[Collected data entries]

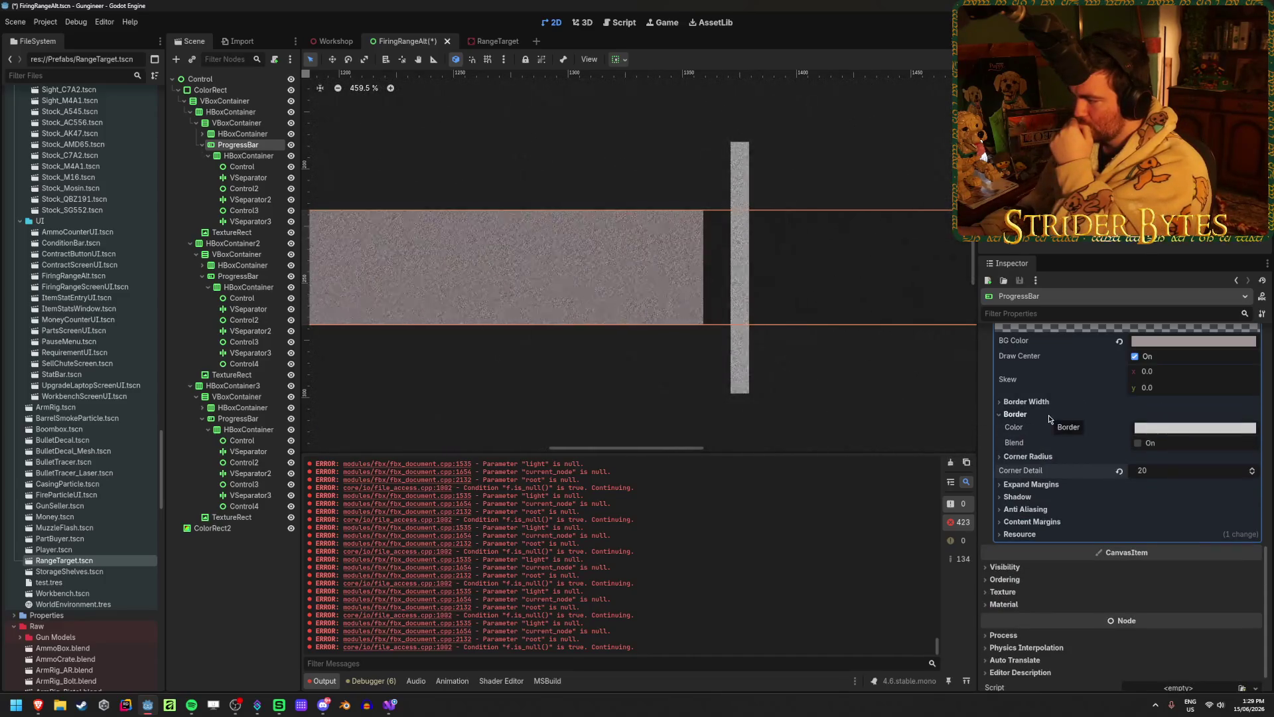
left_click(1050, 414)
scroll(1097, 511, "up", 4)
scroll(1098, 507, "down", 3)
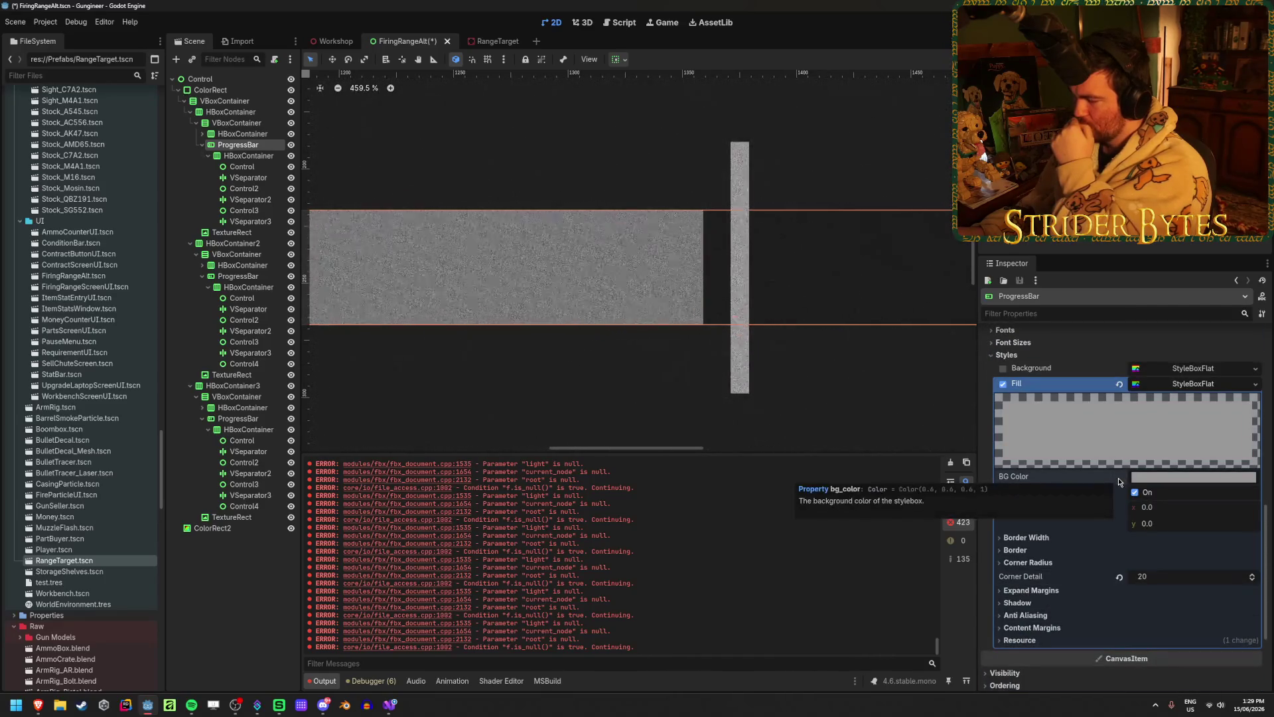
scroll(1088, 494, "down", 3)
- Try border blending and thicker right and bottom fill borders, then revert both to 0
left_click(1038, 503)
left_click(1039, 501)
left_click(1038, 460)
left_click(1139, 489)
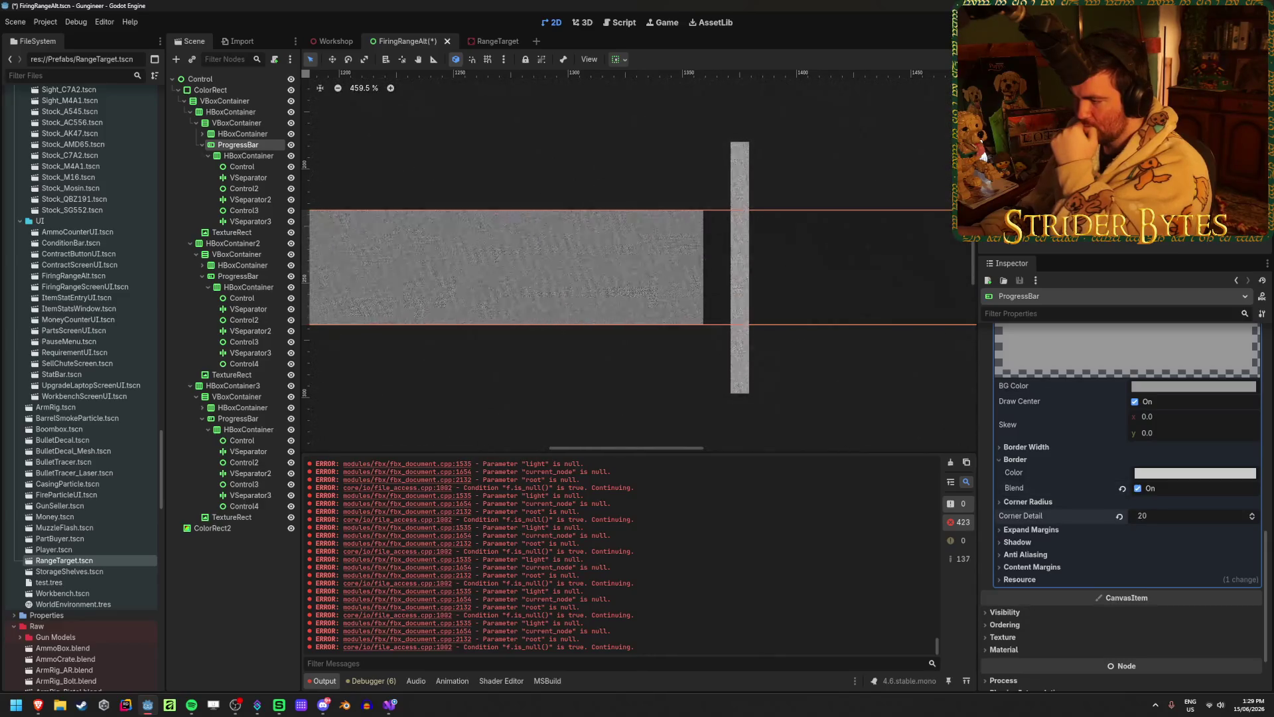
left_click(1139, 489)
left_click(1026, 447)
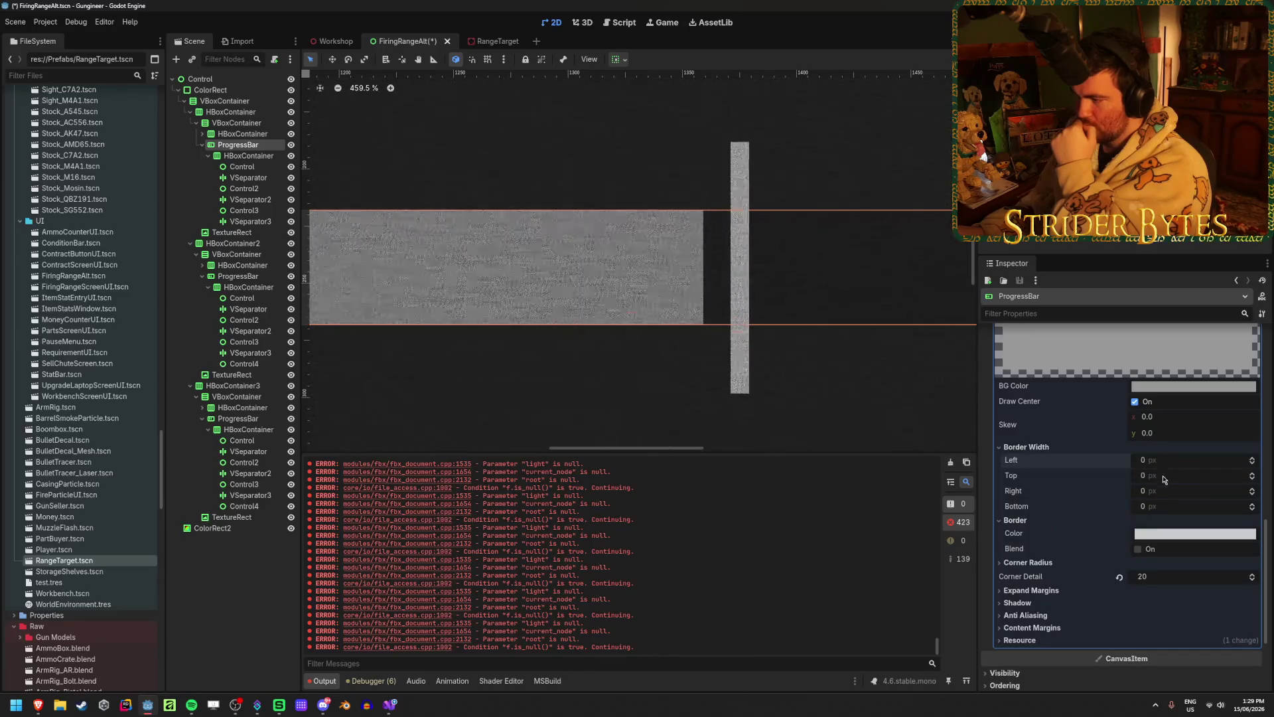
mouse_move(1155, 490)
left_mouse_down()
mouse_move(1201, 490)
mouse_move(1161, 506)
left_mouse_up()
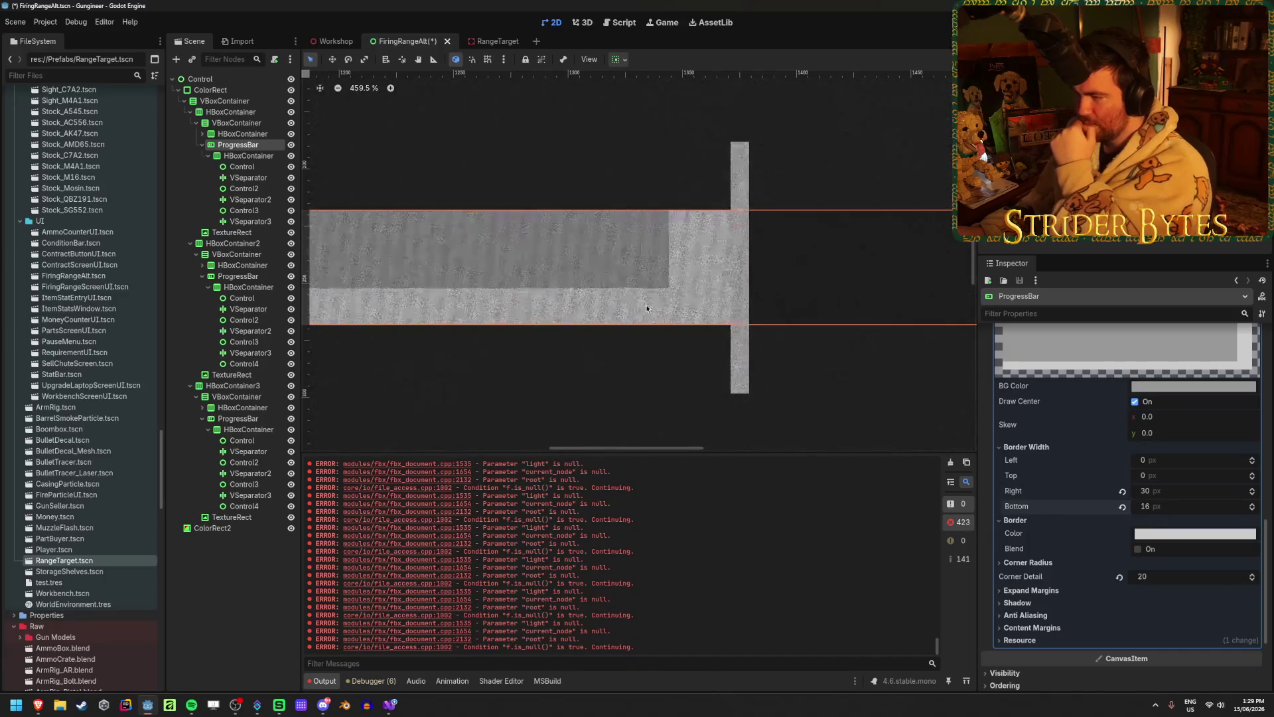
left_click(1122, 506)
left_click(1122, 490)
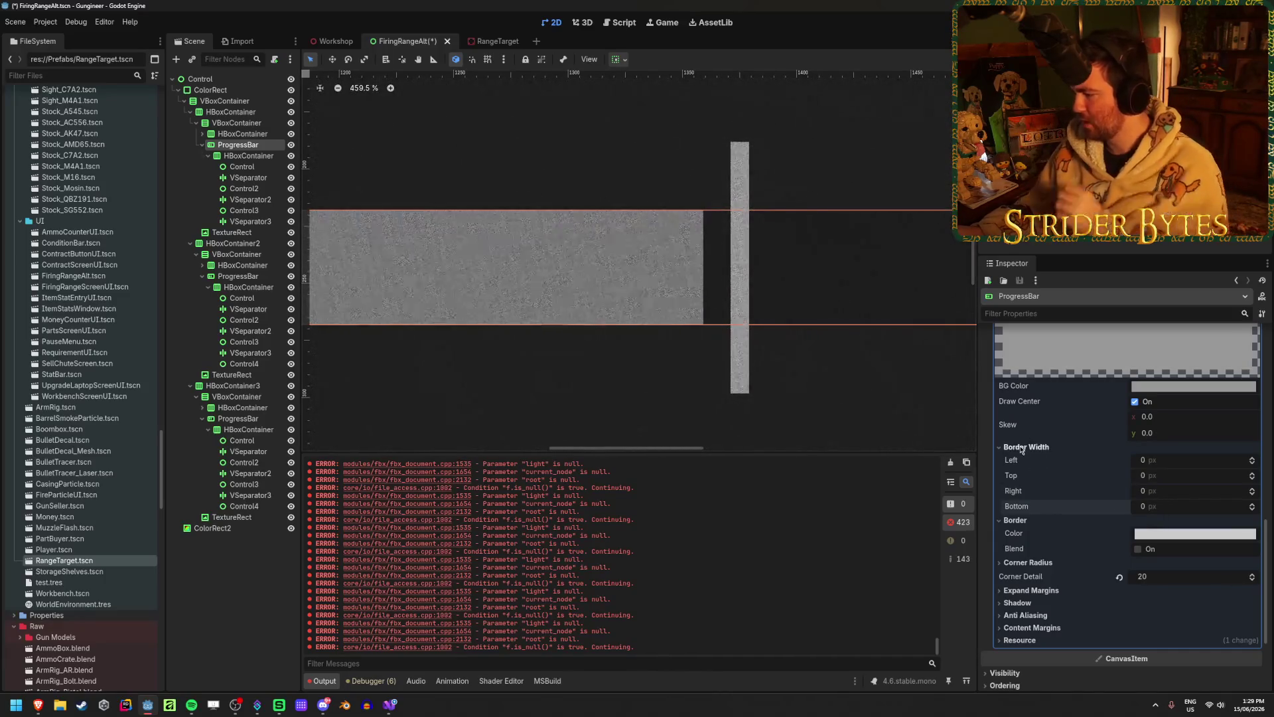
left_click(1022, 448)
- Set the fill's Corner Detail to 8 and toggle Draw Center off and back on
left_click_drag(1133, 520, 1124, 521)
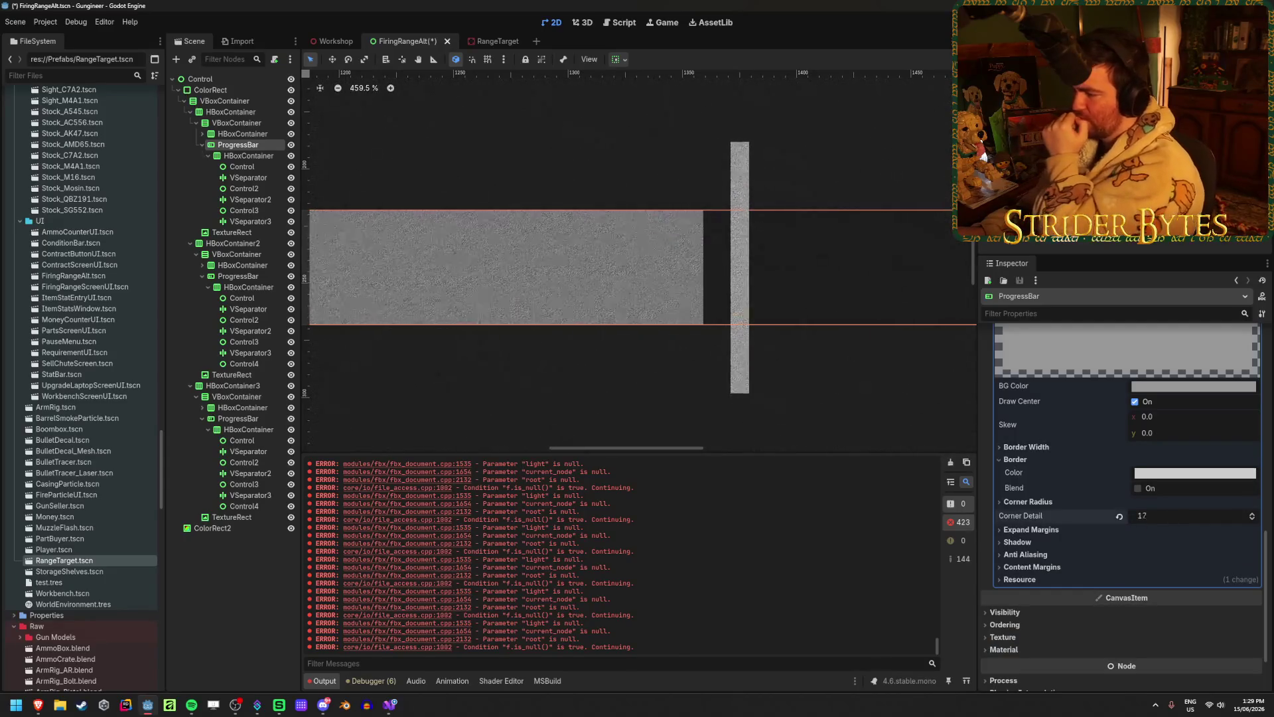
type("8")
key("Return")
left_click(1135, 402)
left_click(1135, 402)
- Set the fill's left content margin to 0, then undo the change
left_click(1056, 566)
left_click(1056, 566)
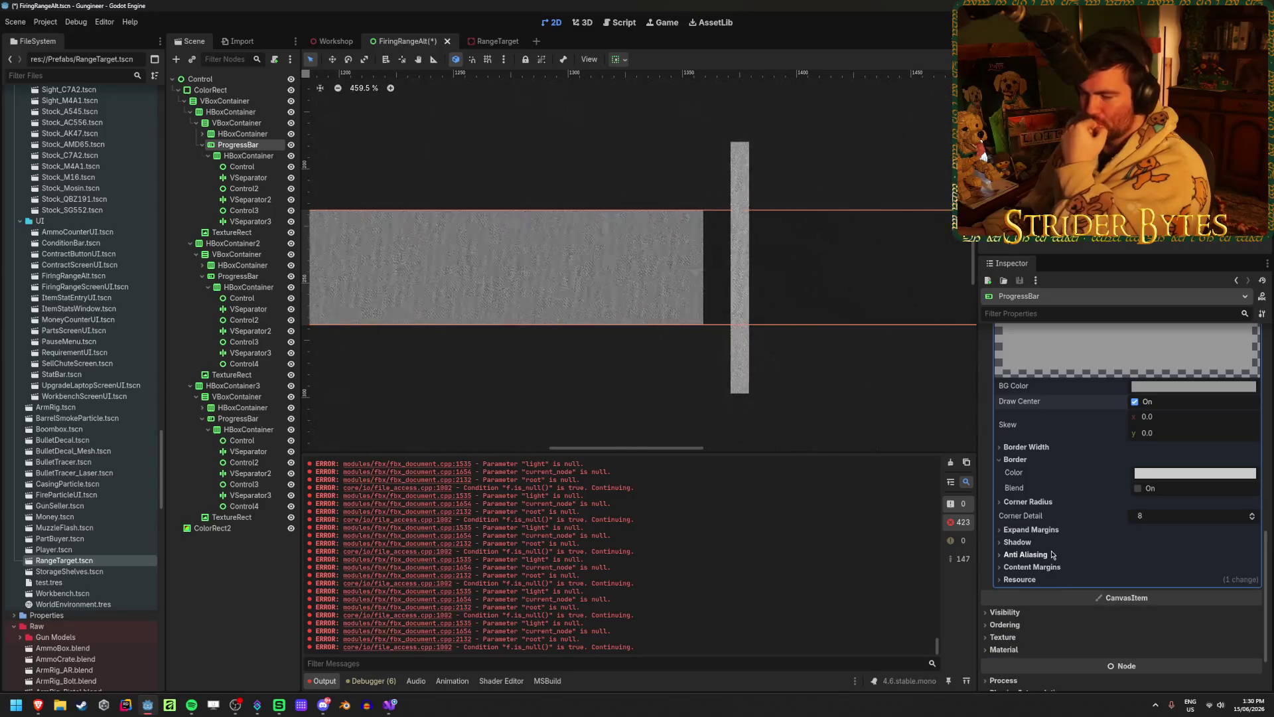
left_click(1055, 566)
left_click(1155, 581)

→ Your instructions
Repeat exactly and only the lines from the one holding "left_mouse_up()" through the final line of the entries; no pictures.

→ Exercise output
left_mouse_up()
left_click(1122, 506)
left_click(1122, 490)
left_click(1022, 448)
- Set the fill's Corner Detail to 8 and toggle Draw Center off and back on
left_click_drag(1133, 520, 1124, 521)
type("8")
key("Return")
left_click(1135, 402)
left_click(1135, 402)
- Set the fill's left content margin to 0, then undo the change
left_click(1056, 566)
left_click(1056, 566)
left_click(1055, 566)
left_click(1155, 581)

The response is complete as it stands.